[Exercise goal] Write out the part of the forum thread below that falls between "I thought that" and "girl so much.", inclusive.

-- begin Selection --

I agree wholeheartedly. A big field of grass and streams would be nice in the pic, and meadows and hills just like the Rainbow Bridge poem reads... http://www.goldenretrieverforum.com/golden-retriever-rainbow-bridge/113719-rainbow-bridge-x.html


----------



## newport (Aug 8, 2011)

wd9t said:


> I agree wholeheartedly. A big field of grass and streams would be nice in the pic, and meadows and hills just like the Rainbow Bridge poem reads... http://www.goldenretrieverforum.com/golden-retriever-rainbow-bridge/113719-rainbow-bridge-x.html


 
I forgot about adding LOTS of squirrls!


----------



## KathyL (Jul 6, 2011)

It is a beautiful poem -- thank you for sharing that. I hope your memories will bring some joy to your holiday.


----------



## Roushbabe (Feb 20, 2011)

This is my first year without Brandy.. We won't have any dog during this Christmas with us and it'll be very sad. She use to love to unwrap all the gifts. Her birthday fell on Christmas Eve so even tonight is hard. Thank you for sharing this poem, it's very nice and makes me know that Brandy is watching from above now with her sweet heart. 


Sent from my iPhone using Petguide.com Free App


----------



## Tayla's Mom (Apr 20, 2012)

Our fist Christmas without Cheyenne. She was missed. 


Sent from my iPhone using Petguide.com Free App


----------



## Sydney's Mom (May 1, 2012)

This is very sad. This is my first Christmas with Sydney, and I keep thinking how it would be so horrible to not have her. I'm so sorry for all of you who have to go through the season without your pups and I hope you have a great Christmas with family.


----------



## Buddysmyheart (Dec 28, 2011)

Our second Christmas without our Buddy too...missed him greatly. It's just not the same is it?


----------



## Macretriever (Sep 9, 2009)

My wife and I were just talking about how there should be 6 stockings up not 5 this year. This was Macintosh's favorite time of year playing in all the snow and getting new toys.


----------



## Oakley&SegersMom (Feb 1, 2009)

Our first Christmas without Oakley and we are just so sad. Tears well up in my eyes every time I think of him no matter where I am. Seger has been given lots of love but we can tell he is missing his side kick. Play hard and sleep softly at the Bridge Okey-Poke. I will forever feel the softness of your big thick ruff in my fingers as you enthusiastically lick my face  Mom misses you XO


----------



## Karen519 (Aug 21, 2006)

*So Sorry*

My heart goes out to all of you!!
Helps me to think that Smooch and Snobear are celebrating with your furkids at the Rainbow Bridge.


----------



## maggie1951 (Apr 20, 2007)

I thought that was lovely made me cry as well.
This will be my first Christmas without Naughty Charlie i am lucky i still have Daisy and Blarney but missing my Charlie girl so much.


----------



## Mac'sdad (Dec 5, 2009)

Thanks ... I borrowed it for my FB Page !!!!


----------

-- end Selection --
-- begin Information shown --

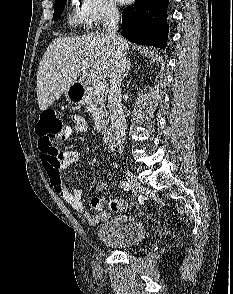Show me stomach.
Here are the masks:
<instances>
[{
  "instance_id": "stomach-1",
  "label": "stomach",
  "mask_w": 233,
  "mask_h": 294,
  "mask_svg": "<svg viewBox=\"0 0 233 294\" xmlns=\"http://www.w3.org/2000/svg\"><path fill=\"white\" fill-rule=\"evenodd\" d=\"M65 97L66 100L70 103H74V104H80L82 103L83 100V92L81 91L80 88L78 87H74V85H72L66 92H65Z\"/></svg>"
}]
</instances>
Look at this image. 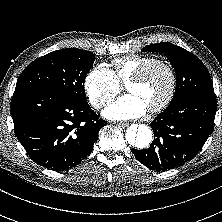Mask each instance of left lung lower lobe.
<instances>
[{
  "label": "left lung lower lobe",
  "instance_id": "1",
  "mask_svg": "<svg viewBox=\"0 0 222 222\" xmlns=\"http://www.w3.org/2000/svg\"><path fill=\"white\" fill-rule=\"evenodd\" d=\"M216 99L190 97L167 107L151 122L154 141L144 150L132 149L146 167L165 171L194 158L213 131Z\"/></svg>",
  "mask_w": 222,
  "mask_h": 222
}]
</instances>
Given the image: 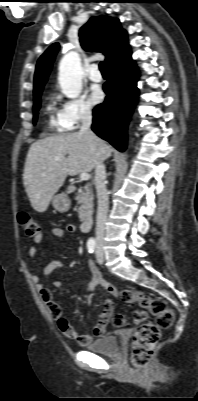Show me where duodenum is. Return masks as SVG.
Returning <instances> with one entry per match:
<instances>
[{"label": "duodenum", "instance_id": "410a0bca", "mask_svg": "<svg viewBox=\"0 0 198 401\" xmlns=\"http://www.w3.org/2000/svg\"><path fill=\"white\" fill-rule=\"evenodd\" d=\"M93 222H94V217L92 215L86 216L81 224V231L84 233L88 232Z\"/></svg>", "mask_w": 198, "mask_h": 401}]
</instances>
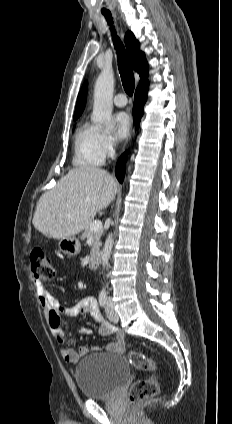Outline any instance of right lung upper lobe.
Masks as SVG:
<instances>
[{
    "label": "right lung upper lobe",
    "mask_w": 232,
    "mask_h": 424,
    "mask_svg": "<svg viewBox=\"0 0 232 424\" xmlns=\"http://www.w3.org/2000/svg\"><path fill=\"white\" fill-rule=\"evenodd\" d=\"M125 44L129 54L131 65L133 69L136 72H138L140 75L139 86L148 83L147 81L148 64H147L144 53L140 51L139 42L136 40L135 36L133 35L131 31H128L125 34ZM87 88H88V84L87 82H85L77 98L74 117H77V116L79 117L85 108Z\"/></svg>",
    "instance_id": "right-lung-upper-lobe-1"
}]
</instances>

-- end Information shown --
-- begin Information shown --

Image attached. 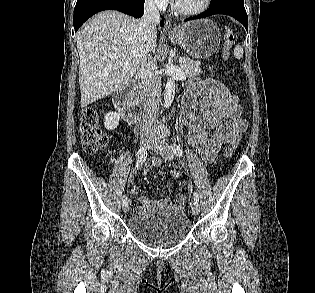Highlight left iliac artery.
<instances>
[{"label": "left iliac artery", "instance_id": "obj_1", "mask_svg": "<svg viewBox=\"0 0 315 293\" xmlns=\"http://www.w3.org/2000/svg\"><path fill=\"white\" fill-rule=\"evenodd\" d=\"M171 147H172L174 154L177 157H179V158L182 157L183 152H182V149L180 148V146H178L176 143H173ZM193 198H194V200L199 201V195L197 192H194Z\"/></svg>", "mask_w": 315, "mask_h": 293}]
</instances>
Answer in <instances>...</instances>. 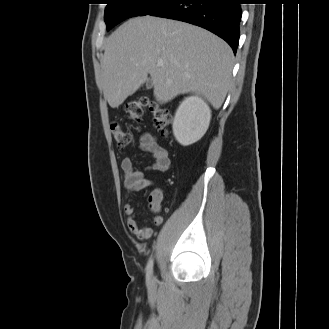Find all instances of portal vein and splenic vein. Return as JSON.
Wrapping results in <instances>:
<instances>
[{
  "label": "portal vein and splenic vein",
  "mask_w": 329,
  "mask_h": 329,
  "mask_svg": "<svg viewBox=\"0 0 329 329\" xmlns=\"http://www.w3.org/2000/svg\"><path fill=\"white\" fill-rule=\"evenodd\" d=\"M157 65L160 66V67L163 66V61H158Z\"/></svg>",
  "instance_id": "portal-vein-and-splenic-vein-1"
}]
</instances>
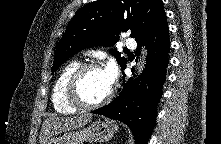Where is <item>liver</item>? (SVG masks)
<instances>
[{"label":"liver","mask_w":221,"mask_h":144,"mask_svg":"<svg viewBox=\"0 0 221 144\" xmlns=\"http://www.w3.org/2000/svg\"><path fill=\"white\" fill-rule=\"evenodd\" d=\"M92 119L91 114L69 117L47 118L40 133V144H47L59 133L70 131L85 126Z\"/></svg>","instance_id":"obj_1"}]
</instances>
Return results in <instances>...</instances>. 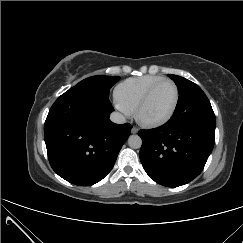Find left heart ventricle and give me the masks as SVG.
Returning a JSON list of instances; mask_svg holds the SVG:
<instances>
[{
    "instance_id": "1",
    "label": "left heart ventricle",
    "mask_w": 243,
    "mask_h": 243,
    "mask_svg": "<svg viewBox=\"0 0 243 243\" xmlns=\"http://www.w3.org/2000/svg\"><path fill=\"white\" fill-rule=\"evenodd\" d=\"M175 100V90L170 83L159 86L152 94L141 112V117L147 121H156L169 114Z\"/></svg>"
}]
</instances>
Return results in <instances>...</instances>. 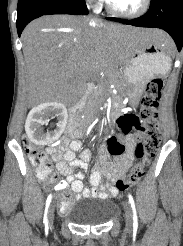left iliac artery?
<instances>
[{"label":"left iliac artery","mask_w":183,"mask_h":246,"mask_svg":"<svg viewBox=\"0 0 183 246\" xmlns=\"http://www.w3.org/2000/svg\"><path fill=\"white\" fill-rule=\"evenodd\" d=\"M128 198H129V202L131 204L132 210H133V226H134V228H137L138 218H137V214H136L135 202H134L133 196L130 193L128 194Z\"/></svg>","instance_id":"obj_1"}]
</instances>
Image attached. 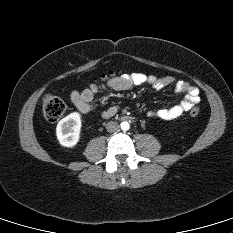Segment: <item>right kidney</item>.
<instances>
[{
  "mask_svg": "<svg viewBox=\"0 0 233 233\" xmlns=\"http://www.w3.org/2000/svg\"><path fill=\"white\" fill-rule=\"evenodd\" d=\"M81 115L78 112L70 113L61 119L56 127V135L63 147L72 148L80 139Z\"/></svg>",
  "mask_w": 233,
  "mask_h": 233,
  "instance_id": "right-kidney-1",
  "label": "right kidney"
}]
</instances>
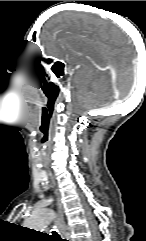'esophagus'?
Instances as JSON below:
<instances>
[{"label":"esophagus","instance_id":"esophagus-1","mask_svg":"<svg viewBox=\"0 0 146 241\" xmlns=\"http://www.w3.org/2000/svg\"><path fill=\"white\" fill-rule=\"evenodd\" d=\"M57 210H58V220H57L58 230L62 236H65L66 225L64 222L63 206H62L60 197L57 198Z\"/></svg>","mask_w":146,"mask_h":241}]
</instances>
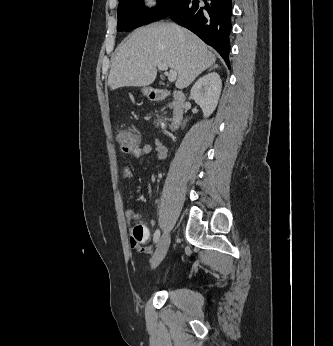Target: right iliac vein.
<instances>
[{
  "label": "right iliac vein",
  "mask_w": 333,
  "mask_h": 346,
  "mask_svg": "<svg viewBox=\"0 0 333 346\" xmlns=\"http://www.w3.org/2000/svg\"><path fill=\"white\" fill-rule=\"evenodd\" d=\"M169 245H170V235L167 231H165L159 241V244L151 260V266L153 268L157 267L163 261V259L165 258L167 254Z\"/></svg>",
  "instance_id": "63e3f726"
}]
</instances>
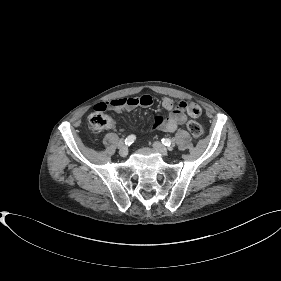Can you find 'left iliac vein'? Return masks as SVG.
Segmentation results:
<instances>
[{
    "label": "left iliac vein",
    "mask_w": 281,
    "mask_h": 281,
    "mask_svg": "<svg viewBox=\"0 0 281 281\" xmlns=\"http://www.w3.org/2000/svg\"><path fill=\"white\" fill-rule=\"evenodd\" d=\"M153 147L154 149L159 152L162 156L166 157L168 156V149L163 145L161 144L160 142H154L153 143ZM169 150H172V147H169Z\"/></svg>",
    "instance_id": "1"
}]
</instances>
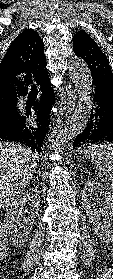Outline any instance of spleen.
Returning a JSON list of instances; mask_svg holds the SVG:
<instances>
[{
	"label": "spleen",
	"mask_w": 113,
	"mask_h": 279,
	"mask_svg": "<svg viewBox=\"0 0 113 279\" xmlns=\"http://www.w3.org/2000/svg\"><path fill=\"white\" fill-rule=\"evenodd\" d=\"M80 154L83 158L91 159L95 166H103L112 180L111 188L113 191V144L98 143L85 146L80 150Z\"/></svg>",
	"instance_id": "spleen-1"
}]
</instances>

-- end Information shown --

[Exercise output]
I thought that was lovely made me cry as well.
This will be my first Christmas without Naughty Charlie i am lucky i still have Daisy and Blarney but missing my Charlie girl so much.